When it comes to describing great bread recipes, they tend to take on a variety of accolades based on specific attributes. Best flavor. Best texture. Best no-knead. Best whole wheat. Best no wheat. Best gluten-free. Easiest to make. Fastest to bake. Biggest loaf. Smallest effort. Best. Fastest. Easiest. Again and again, over and around, brilliant bakers everywhere boast.
No one that I’ve encountered yet, though, has ever described their favorite bread recipe as the kindest. There’s no Google search for the best kindest bread. Kind isn’t really the type of word that generally pairs well with food descriptions and a you-have-to-make-it recipe. Baking or otherwise. But the recipe I’m sharing here in this post today can really only be, first and foremost, described that way. It is, of course, delicious and healthy and not complicated to make and contains simple ingredients, but above all, the best part of this recipe is its core, standout attribute… its kindness.
Without fully embracing that trait, you won’t be able to make this recipe as intended. And in not being able to make this recipe as intended, you’ll miss out on a truly delightful experience. One that is calming, relaxing, and joyful. You don’t need to be an expert baker or a seasoned bread maker to enjoy the fruits of this labor. You don’t even need to be a well-versed cook. In order to achieve the desired outcome of this recipe, you just need to be kind to it. To treat the ingredients and the process gently from start to finish.
Yeast is a living, breathing, growing life. Therefore, in order to make a marvelous loaf of bread, you need to treat the yeast gently and handle the dough tenderly, in the same way you would handle a newborn baby. This recipe is not about rushing or shortcuts or pre-made, pre-packaged substitutes. You don’t want to begin this culinary adventure with a scattered mind, an irritable mood, or perfection-induced pressure and motivation. This recipe is about showing kindness to yourself, the baker. It’s about showing respect for the ingredients involved, and about showing genuine care and consideration for the process of turning piles of fine and powdery specks into two golden loaves of substantial, nourishing bread.

Simply called Yeasted Bread, the recipe comes from The Tassajarra Bread Book, first published in 1970 by Edward Espe Brown. At the time of publication, Edward was in his mid-20s, newly married and running the kitchen at Tassajara, a Zen spiritual center located in the remote Ventana Valley in Central California.

Opened in the 1960s, Tassajara was the first Zen spiritual center in the United States, and also the only zen monastery outside of Asia. There in the Los Padres National Forest, students and guests from all over the world came to practice Zen philosophies and Buddhist principles in order to gain a more gentle approach to life. One that focused heavily on kindness, compassion, and thoughtfulness.

Due to its remote location, food for the guests, students, and staff was grown on-site at Green Gulch Farm, part of the Zen Mountain Center campus. Edward saw firsthand the time and care it took to grow the vegetables and fruits that eventually wound up in Tassajara’s kitchen for him and his helpers to prepare. With every chop and slice, simmer and slow roast, he continued that same level of care and attention in his cooking. He looked at every single ingredient as if it were a gift that he in turn would make into another gift of a satisfying meal for his friends, family, and guests at Tassajara to enjoy.
※
◆ **Exercise prompt**:
Extend the essay above on the Yeasted Bread recipe from Tassajara, starting right after its final sentence.

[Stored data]
※
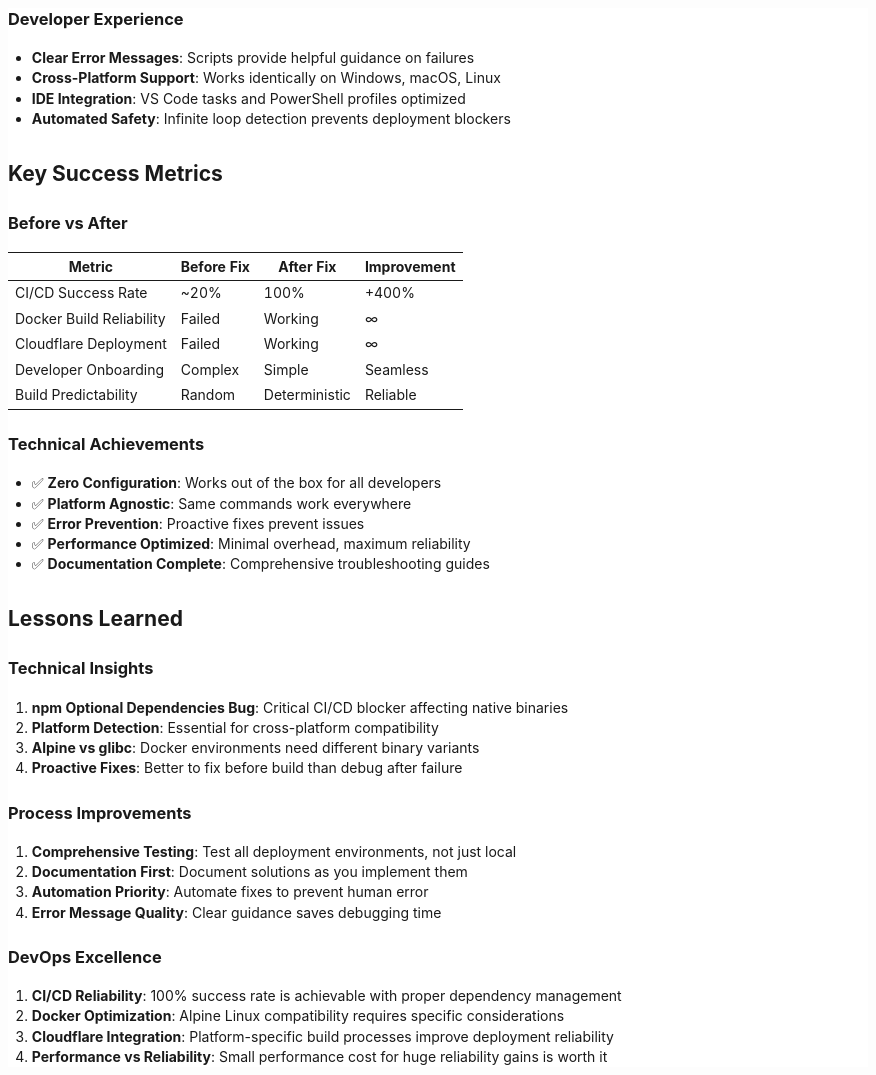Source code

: ### Developer Experience

- **Clear Error Messages**: Scripts provide helpful guidance on failures
- **Cross-Platform Support**: Works identically on Windows, macOS, Linux
- **IDE Integration**: VS Code tasks and PowerShell profiles optimized
- **Automated Safety**: Infinite loop detection prevents deployment blockers

## Key Success Metrics

### Before vs After

| Metric                   | Before Fix | After Fix     | Improvement |
| ------------------------ | ---------- | ------------- | ----------- |
| CI/CD Success Rate       | ~20%       | 100%          | +400%       |
| Docker Build Reliability | Failed     | Working       | ∞           |
| Cloudflare Deployment    | Failed     | Working       | ∞           |
| Developer Onboarding     | Complex    | Simple        | Seamless    |
| Build Predictability     | Random     | Deterministic | Reliable    |

### Technical Achievements

- ✅ **Zero Configuration**: Works out of the box for all developers
- ✅ **Platform Agnostic**: Same commands work everywhere
- ✅ **Error Prevention**: Proactive fixes prevent issues
- ✅ **Performance Optimized**: Minimal overhead, maximum reliability
- ✅ **Documentation Complete**: Comprehensive troubleshooting guides

## Lessons Learned

### Technical Insights

1. **npm Optional Dependencies Bug**: Critical CI/CD blocker affecting native binaries
2. **Platform Detection**: Essential for cross-platform compatibility
3. **Alpine vs glibc**: Docker environments need different binary variants
4. **Proactive Fixes**: Better to fix before build than debug after failure

### Process Improvements

1. **Comprehensive Testing**: Test all deployment environments, not just local
2. **Documentation First**: Document solutions as you implement them
3. **Automation Priority**: Automate fixes to prevent human error
4. **Error Message Quality**: Clear guidance saves debugging time

### DevOps Excellence

1. **CI/CD Reliability**: 100% success rate is achievable with proper dependency management
2. **Docker Optimization**: Alpine Linux compatibility requires specific considerations
3. **Cloudflare Integration**: Platform-specific build processes improve deployment reliability
4. **Performance vs Reliability**: Small performance cost for huge reliability gains is worth it
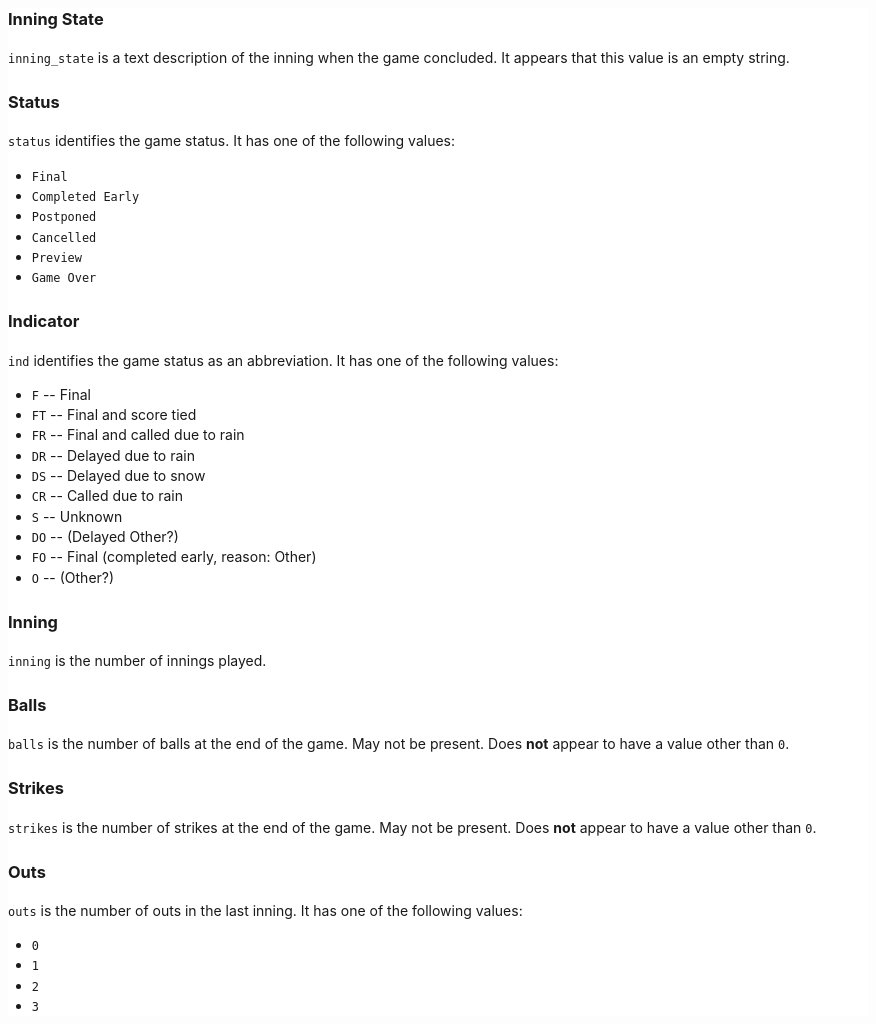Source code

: ### <a name="ginningstate">Inning State</a>

`inning_state` is a text description of the inning when the game concluded. It appears that this value is an empty string.

### <a name="gstatus">Status</a>

`status` identifies the game status. It has one of the following values:

+ `Final`
+ `Completed Early`
+ `Postponed`
+ `Cancelled`
+ `Preview`
+ `Game Over`

### <a name="gindicator">Indicator</a>

`ind` identifies the game status as an abbreviation. It has one of the following values:

+ `F` -- Final
+ `FT` -- Final and score tied
+ `FR` -- Final and called due to rain
+ `DR` -- Delayed due to rain
+ `DS` -- Delayed due to snow
+ `CR` -- Called due to rain
+ `S` -- Unknown
+ `DO` -- (Delayed Other?)
+ `FO` -- Final (completed early, reason: Other)
+ `O` -- (Other?)

### <a name="ginning">Inning</a>

`inning` is the number of innings played.

### <a name="gballs">Balls</a>

`balls` is the number of balls at the end of the game. May not be present. Does **not** appear to have a value other than `0`.

### <a name="gstrikes">Strikes</a>

`strikes` is the number of strikes at the end of the game. May not be present. Does **not** appear to have a value other than `0`.

### <a name="gouts">Outs</a>

`outs` is the number of outs in the last inning. It has one of the following values:

+ `0`
+ `1`
+ `2`
+ `3`
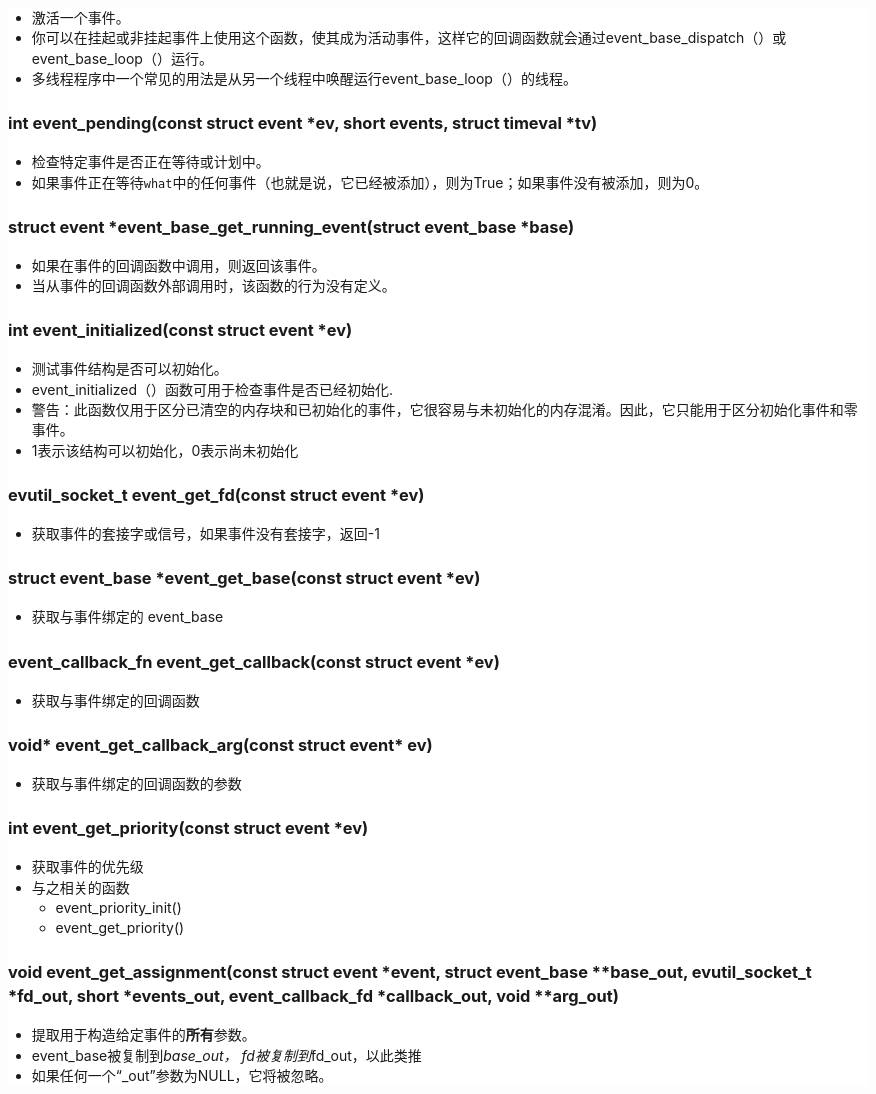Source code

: + 激活一个事件。
+ 你可以在挂起或非挂起事件上使用这个函数，使其成为活动事件，这样它的回调函数就会通过event_base_dispatch（）或event_base_loop（）运行。
+ 多线程程序中一个常见的用法是从另一个线程中唤醒运行event_base_loop（）的线程。

### int event_pending(const struct event *ev, short events, struct timeval *tv)

+ 检查特定事件是否正在等待或计划中。
+ 如果事件正在等待` what `中的任何事件（也就是说，它已经被添加），则为True；如果事件没有被添加，则为0。

### struct event *event_base_get_running_event(struct event_base *base)

+ 如果在事件的回调函数中调用，则返回该事件。
+ 当从事件的回调函数外部调用时，该函数的行为没有定义。

### int event_initialized(const struct event *ev)

+ 测试事件结构是否可以初始化。
+ event_initialized（）函数可用于检查事件是否已经初始化.
+ 警告：此函数仅用于区分已清空的内存块和已初始化的事件，它很容易与未初始化的内存混淆。因此，它只能用于区分初始化事件和零事件。
+ 1表示该结构可以初始化，0表示尚未初始化

### evutil_socket_t event_get_fd(const struct event *ev)

+ 获取事件的套接字或信号，如果事件没有套接字，返回-1

### struct event_base *event_get_base(const struct event *ev)

+ 获取与事件绑定的 event_base

### event_callback_fn event_get_callback(const struct event *ev)

+ 获取与事件绑定的回调函数

### void* event_get_callback_arg(const struct event* ev)

+ 获取与事件绑定的回调函数的参数

### int event_get_priority(const struct event *ev)

+ 获取事件的优先级
+ 与之相关的函数
  + event_priority_init()
  + event_get_priority()

### void event_get_assignment(const struct event *event, struct event_base **base_out, evutil_socket_t *fd_out, short *events_out, event_callback_fd *callback_out, void **arg_out)

+ 提取用于构造给定事件的**所有**参数。
+ event_base被复制到*base_out， fd被复制到*fd_out，以此类推
+ 如果任何一个“_out”参数为NULL，它将被忽略。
※
◆ **Task output**:
“When I cook, I feel nurtured, sustained, like there’s energizing going on. It makes me feel the preciousness of life,” Edward shared in a 1985 Peninsula Times Tribune interview.

It’s that level of care and appreciation for the act of cooking and baking that established Edward’s reputation as a helpful coach in The Tassajara Bread Book. In this cookbook, as well as the other Tassajara books that followed, Edward wasn’t interested in telling home cooks how to make perfect food. He knew the act of cooking itself was too frenetic and ever-changing to prescribe a set of strict rules and guidelines that would be automatically applicable each and every time you came to the kitchen. Instead, he was interested in offering an understanding on how to approach cooking. He was interested in placing focus on intention and gratitude. Appreciating the life of the vegetable, the sharpness of the knife. Appreciating the aromatic steam from a bubbling broth, the flavors created when one ingredient combined with another, and the presence of the people sitting around the table. Good food would follow via the care put into its preparation.
Apart from being the first kind bread recipe that I’ve ever encountered, Edward’s bread book was also the first cookbook I’d ever run across that opens with a two-page poem of sorts that he wrote himself about working in the kitchen. It reads more like a spoken word piece than a traditional poem, but it has lovely sentiment and turns of phrase and sets the whole tone for the Tassajara cooking and breadmaking experience. Here’s an excerpt about mid-way through…
Each thing, asking to be seen, heard,
known, loved, a companion in the dark.
“Take care of the food, it is said,
“as though it was your own eyesight,”
not saying oh that’s alright, we
have plenty, we can throw that away.
Table, teapot, measuring cups, spoons:
the body within the body,
the place where everything connects.

The place where everything connects. That’s how Tassajara’s Yeasted Bread can best be described. A combination of person, plant, preparation, and product. Rest assured, you are following a recipe with step-by-step instructions and a definitive end result, but you are also following your heart, your intuition, and your awareness of the process in equal measure.
Coming from the earth, coming from the air,
a cool breeze, a spark, a flame, a go ahead:
Cook, offer yourself, hold nothing back.
Cooking is not like you expected, not like
you anticipated. What is happening is unheard
of, never before experienced. You cook. No mistakes.
You might do it differently next time, but
you did it this way, this time.
The end result is what it is.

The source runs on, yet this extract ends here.